Minister of Finance Ralph Goodale announced today that Tim O’Neill, chief economist and executive vice-president of BMO Financial Group, has been tapped to conduct an independent review of the government’s economic and fiscal forecasting.

Finance says that the primary goal of the review is to improve the accuracy of its forecasts. The review will analyze the differences between economic and fiscal forecasts presented in federal budgets and economic and fiscal updates and actual outcomes over the last decade.

It will also compare Canada’s approach to fiscal forecasting with that employed by selected countries in the Organization for Economic Co-operation and Development.

The review, announced on September 9, is expected to be completed early next year.

“Since we last reviewed our forecasting a decade ago, we’ve gone from chronic deficits to seven consecutive budget surpluses,” said Goodale, in a release. “This year the International Monetary Fund referred to Canada’s ‘considerable success’ in fiscal management, and our use of private sector economic forecasts and prudence factors.

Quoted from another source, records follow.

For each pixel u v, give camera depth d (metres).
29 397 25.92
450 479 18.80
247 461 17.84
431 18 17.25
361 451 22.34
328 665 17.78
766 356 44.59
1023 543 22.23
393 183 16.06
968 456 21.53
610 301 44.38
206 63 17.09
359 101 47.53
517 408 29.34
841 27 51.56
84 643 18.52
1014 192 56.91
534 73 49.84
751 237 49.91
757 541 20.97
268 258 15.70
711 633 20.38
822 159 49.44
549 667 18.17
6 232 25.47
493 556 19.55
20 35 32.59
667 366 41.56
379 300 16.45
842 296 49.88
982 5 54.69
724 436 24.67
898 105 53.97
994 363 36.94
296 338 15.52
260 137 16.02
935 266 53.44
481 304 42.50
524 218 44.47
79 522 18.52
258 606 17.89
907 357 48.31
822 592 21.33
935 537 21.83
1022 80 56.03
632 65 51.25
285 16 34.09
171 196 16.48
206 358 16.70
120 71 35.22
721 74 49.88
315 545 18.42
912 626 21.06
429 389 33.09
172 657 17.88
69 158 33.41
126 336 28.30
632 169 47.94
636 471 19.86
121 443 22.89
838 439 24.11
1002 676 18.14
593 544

We want to build on this. We want to make sure we are equipped with the best possible projections and are benchmarked against the best in the world.”

O’Neill joined BMO in 1993 as its senior VP and deputy chief economist before being appointed head of its economics division in 1994. He is the first Canadian economist to be elected to the Board of Governors of the U.S.-based National Association for Business Economics, and served as its president in 2003. He is currently a director of the ABC CANADA Literacy Foundation, a member of the National Statistics Council and a member of the Monetary Policy Council of the C.D. Howe Institute. He holds a Ph.D. in economics from Duke University.